%%
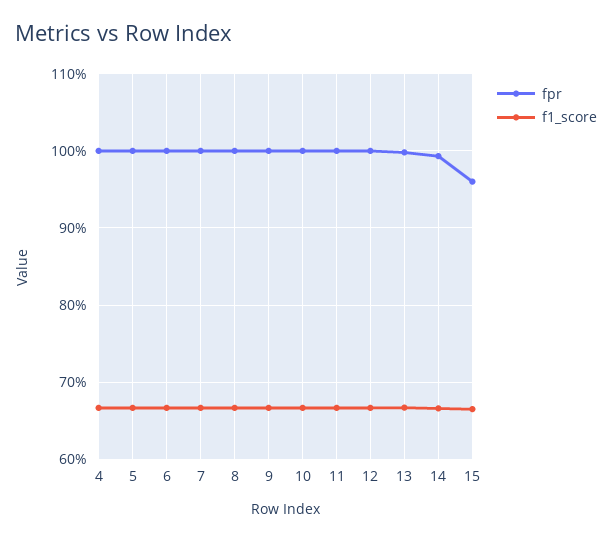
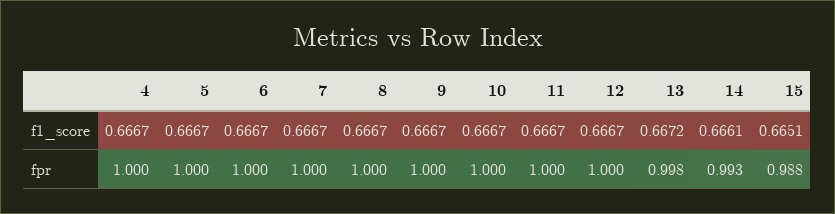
  {
    "fpr": {
      "4": 1,
      "5": 1,
      "6": 1,
      "7": 1,
      "8": 1,
      "9": 1,
      "10": 1,
      "11": 1,
      "12": 1,
      "13": 0.998,
      "14": 0.993,
-     "15": 0.96
+     "15": 0.988
    },
    "f1_score": {
      "4": 0.6667,
      "5": 0.6667,
      "6": 0.6667,
      "7": 0.6667,
      "8": 0.6667,
      "9": 0.6667,
      "10": 0.6667,
      "11": 0.6667,
      "12": 0.6667,
      "13": 0.6672,
      "14": 0.6661,
      "15": 0.6651
    }
  }

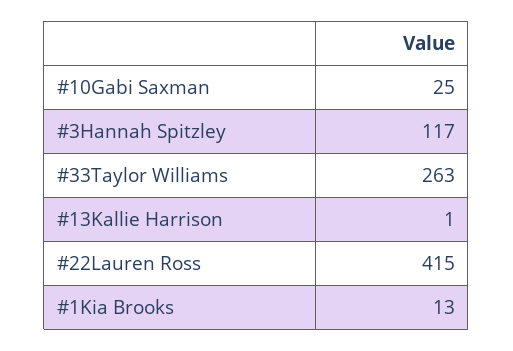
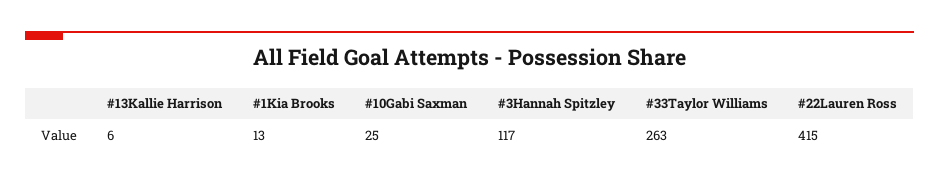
  {
    "#10Gabi Saxman": 25,
    "#3Hannah Spitzley": 117,
    "#33Taylor Williams": 263,
-   "#13Kallie Harrison": 1,
+   "#13Kallie Harrison": 6,
    "#22Lauren Ross": 415,
    "#1Kia Brooks": 13
  }

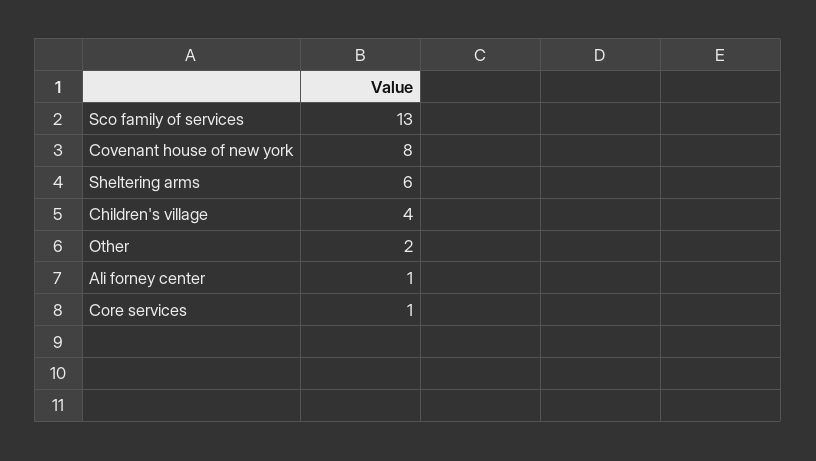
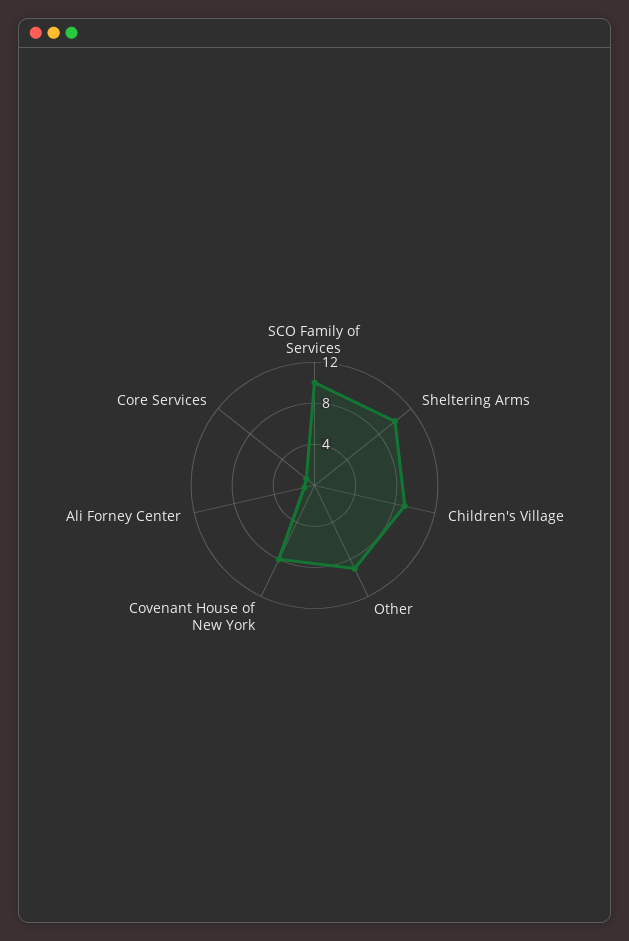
  {
-   "Sco family of services": 13,
+   "Sco family of services": 10,
    "Covenant house of new york": 8,
-   "Sheltering arms": 6,
+   "Sheltering arms": 10,
-   "Children's village": 4,
+   "Children's village": 9,
-   "Other": 2,
+   "Other": 9,
    "Ali forney center": 1,
    "Core services": 1
  }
%%
All of the entries must be reproduced exactly, with no pictures kept.

#### SOLUTION TO THIS PROBLEM
  {
    "fpr": {
      "4": 1,
      "5": 1,
      "6": 1,
      "7": 1,
      "8": 1,
      "9": 1,
      "10": 1,
      "11": 1,
      "12": 1,
      "13": 0.998,
      "14": 0.993,
-     "15": 0.96
+     "15": 0.988
    },
    "f1_score": {
      "4": 0.6667,
      "5": 0.6667,
      "6": 0.6667,
      "7": 0.6667,
      "8": 0.6667,
      "9": 0.6667,
      "10": 0.6667,
      "11": 0.6667,
      "12": 0.6667,
      "13": 0.6672,
      "14": 0.6661,
      "15": 0.6651
    }
  }

  {
    "#10Gabi Saxman": 25,
    "#3Hannah Spitzley": 117,
    "#33Taylor Williams": 263,
-   "#13Kallie Harrison": 1,
+   "#13Kallie Harrison": 6,
    "#22Lauren Ross": 415,
    "#1Kia Brooks": 13
  }

  {
-   "Sco family of services": 13,
+   "Sco family of services": 10,
    "Covenant house of new york": 8,
-   "Sheltering arms": 6,
+   "Sheltering arms": 10,
-   "Children's village": 4,
+   "Children's village": 9,
-   "Other": 2,
+   "Other": 9,
    "Ali forney center": 1,
    "Core services": 1
  }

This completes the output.